## PASSAGE SHOWN
• • •
San Diego County officials have until October to stand up a new system to compel people with certain serious mental illnesses into treatment.

There’s a lot to do before then, and among the many challenges the county is up against is an undeniable obstacle: Though the program is only expected to serve a relatively small group of people, it’s likely to hammer a system that already regularly fails to deliver the right care for those who need it.

Background: Last year, Gov. Gavin Newsom and state lawmakers backed the creation of the Community Assistance, Recovery, and Empowerment Court – better known as CARE Court – which will allow family members, friends, health care providers and law enforcement to petition California courts to order care for people with untreated schizophrenia or other psychotic disorders.

It’s up to each county to investigate the person’s condition, and based on that evaluation, the courts will decide whether the candidate is a fit and to order a treatment plan for care.

The controversial state edict reflects a decades-long debate that has ratcheted up along with a recent rise in homeless Californians who appear to be languishing on the street. State officials decided courts, families, and officials needed more power to require people with serious mental illnesses to get care. It’s a population long ago served in mental institutions and later meant to access community-based treatment. Many activists oppose CARE Court.

While some leaders have touted CARE Court as a panacea for homelessness, it’s not clear what percentage of people the initiative serves will even be homeless. The number of people the county expects it to serve isn’t massive given its narrow focus on certain psychotic disorders. Yet it’s still going to be a herculean task for the county to serve CARE Court patients given the overburdened healthcare system it’ll be relying on – and if it can’t deliver that civil court-ordered care, it could face fines of up to $1,000 a day.
• • •
## EXTRACTED RECORDS
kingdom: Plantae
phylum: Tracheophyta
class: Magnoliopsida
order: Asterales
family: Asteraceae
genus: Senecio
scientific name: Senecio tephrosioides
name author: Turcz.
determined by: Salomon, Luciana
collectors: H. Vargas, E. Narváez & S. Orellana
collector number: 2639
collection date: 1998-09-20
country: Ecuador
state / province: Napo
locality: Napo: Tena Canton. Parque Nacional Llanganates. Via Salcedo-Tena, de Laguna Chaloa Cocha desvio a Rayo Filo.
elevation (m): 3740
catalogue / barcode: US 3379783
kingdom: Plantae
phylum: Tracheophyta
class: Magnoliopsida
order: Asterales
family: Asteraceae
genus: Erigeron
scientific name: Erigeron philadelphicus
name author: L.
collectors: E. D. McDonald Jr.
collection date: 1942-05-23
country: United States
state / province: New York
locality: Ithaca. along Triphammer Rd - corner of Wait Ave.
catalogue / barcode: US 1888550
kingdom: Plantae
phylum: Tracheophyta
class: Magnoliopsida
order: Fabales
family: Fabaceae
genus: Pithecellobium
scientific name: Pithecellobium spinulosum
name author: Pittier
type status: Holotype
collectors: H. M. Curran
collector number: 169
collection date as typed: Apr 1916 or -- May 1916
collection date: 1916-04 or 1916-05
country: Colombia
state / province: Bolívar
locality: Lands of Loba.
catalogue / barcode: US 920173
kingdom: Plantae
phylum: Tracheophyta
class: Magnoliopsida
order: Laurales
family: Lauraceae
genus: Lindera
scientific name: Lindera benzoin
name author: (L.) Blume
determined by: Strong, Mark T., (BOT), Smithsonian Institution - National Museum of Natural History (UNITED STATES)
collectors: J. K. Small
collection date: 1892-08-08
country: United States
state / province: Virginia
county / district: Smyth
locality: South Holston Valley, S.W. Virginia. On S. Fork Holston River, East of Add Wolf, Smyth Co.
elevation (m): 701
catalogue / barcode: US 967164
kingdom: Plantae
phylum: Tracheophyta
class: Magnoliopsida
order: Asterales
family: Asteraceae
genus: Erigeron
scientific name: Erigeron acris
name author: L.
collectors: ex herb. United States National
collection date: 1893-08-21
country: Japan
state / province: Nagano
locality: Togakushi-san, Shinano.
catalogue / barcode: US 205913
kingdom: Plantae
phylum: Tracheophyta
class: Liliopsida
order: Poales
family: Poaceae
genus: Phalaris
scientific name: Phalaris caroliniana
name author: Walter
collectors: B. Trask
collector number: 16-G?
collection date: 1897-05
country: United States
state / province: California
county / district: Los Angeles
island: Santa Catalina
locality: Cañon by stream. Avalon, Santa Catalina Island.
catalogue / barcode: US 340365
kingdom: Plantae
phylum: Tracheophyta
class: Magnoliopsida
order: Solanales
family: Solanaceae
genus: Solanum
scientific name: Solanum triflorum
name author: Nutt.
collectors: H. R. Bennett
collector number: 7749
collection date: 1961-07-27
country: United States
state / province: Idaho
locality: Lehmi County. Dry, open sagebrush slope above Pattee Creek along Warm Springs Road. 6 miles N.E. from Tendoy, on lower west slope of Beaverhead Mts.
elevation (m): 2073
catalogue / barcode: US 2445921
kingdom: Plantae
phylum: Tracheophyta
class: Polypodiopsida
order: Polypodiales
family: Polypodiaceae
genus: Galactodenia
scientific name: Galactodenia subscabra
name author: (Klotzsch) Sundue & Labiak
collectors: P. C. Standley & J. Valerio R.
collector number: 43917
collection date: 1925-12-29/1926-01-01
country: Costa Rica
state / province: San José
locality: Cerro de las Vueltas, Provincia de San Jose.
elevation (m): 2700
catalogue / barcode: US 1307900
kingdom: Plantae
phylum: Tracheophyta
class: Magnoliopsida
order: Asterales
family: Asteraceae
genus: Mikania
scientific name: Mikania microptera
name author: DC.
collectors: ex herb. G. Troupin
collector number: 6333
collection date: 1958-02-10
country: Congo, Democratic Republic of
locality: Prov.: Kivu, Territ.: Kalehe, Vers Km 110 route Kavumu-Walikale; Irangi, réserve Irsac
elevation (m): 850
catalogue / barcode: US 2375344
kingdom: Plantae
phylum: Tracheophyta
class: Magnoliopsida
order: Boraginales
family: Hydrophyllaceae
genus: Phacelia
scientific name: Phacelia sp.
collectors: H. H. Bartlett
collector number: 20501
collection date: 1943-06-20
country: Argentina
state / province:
• • •
## REQUIRED ACTION
Continue the passage on San Diego County's CARE Court rollout from its last sentence.

## ANSWER BOX
For now, the county’s behavioral health services director said the county roughly estimates it will receive about 1,000 petitions a year and that a judge will determine about 250 of those patients qualify for treatment. A Superior Court judge overseeing implementation of the new court system expects one of the court’s divisions to handle CARE Court petitions two days a week on top of its existing workload.

As the county hurries to make sure it can serve these patients, there is a lack of clarity, even among insiders, on how CARE Court will work and whether the already-struggling system can handle the new state mandate — just weeks before the county’s October deadline. Longstanding challenges remain with providing people with mental health conditions access to multiple levels of care due to inequities unique to the behavioral health system, workforce shortages and more. More long-term care beds are needed to house CARE Court participants, but there is a county-wide shortage. Some stakeholders are also raising concerns about whether the plan violates civil liberties.